## Given data
========
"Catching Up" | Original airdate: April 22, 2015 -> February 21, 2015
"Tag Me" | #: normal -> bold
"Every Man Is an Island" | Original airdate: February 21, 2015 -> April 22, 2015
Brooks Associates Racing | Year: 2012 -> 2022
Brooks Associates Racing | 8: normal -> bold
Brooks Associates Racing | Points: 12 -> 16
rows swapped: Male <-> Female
========
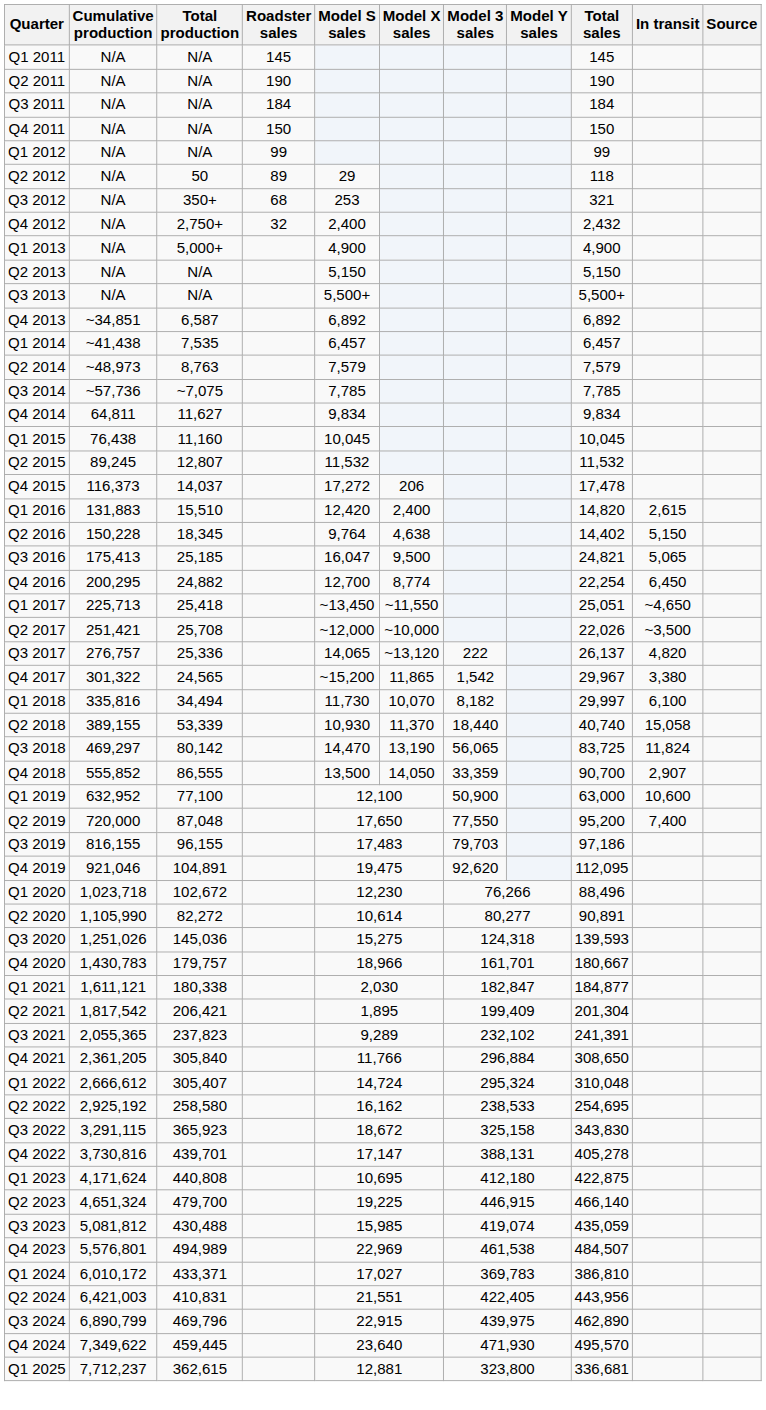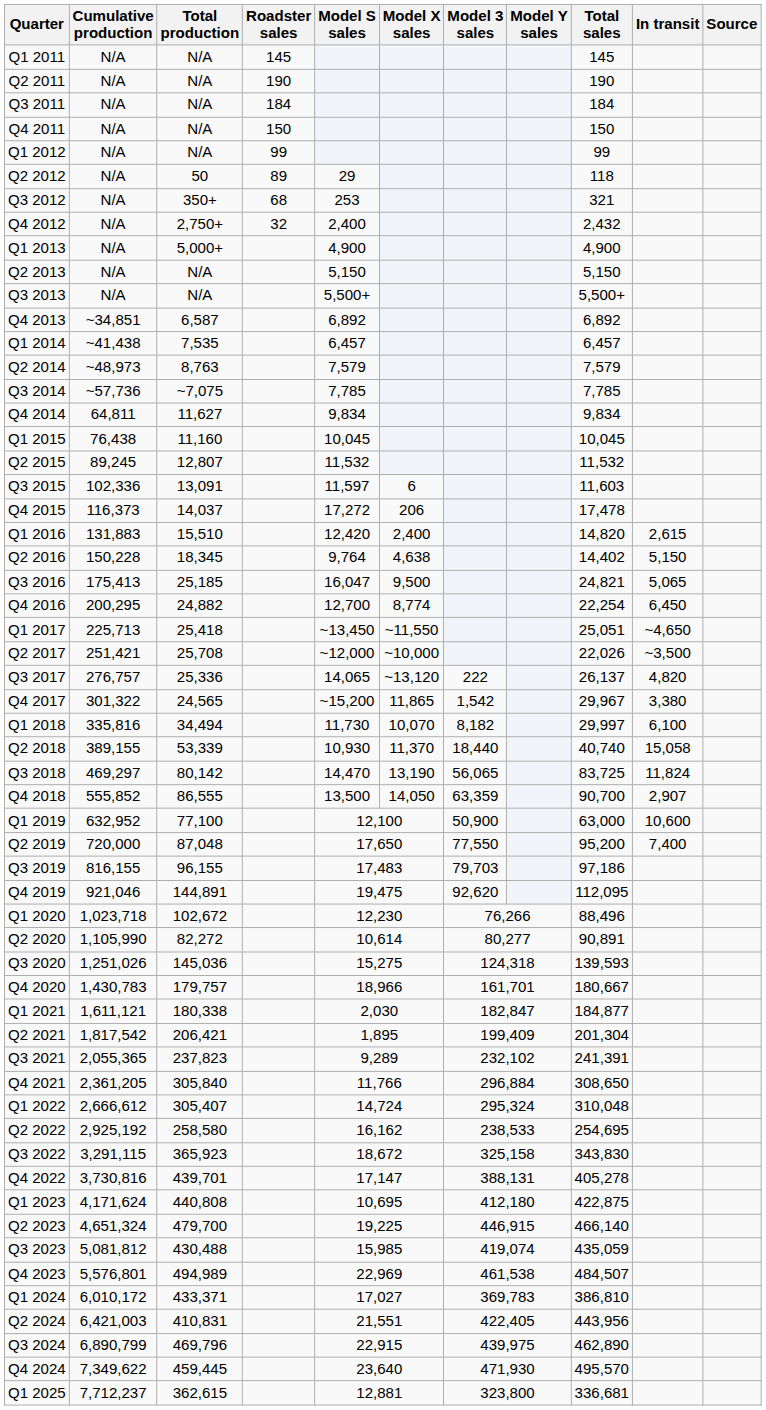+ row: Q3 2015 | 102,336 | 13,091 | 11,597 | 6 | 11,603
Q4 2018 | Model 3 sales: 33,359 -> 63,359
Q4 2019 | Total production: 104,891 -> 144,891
========
## Instructions to follow
List each line of the records that contains the word "Racing". Case matters.

## Answer to this problem
Brooks Associates Racing | Year: 2012 -> 2022
Brooks Associates Racing | 8: normal -> bold
Brooks Associates Racing | Points: 12 -> 16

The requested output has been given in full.